• **Your goal**: Please tally the lines in the items below that contain the word "half". Give only that number.

• **Material provided**:
_ _ _ _ _ _ _
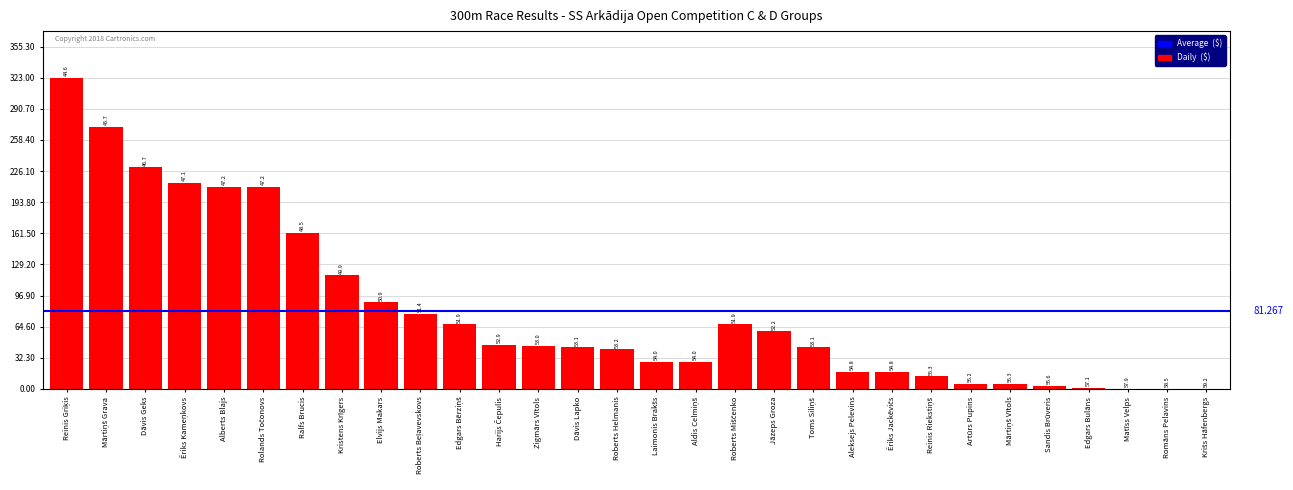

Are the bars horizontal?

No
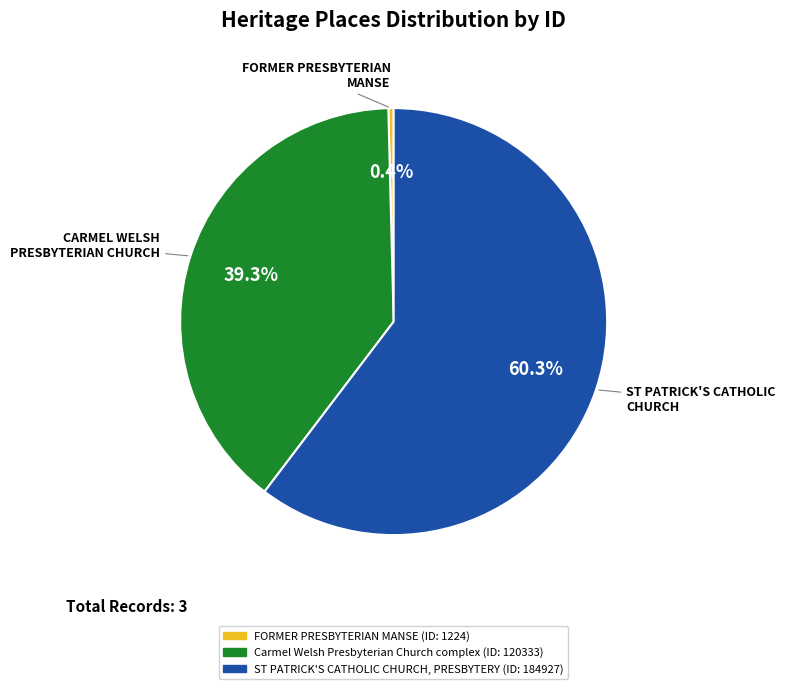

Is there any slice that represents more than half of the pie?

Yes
_ _ _ _ _ _ _
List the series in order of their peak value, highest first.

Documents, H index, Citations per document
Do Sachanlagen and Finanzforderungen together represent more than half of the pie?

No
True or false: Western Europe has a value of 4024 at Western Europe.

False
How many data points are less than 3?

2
_ _ _ _ _ _ _
• **Answer to this task**: 2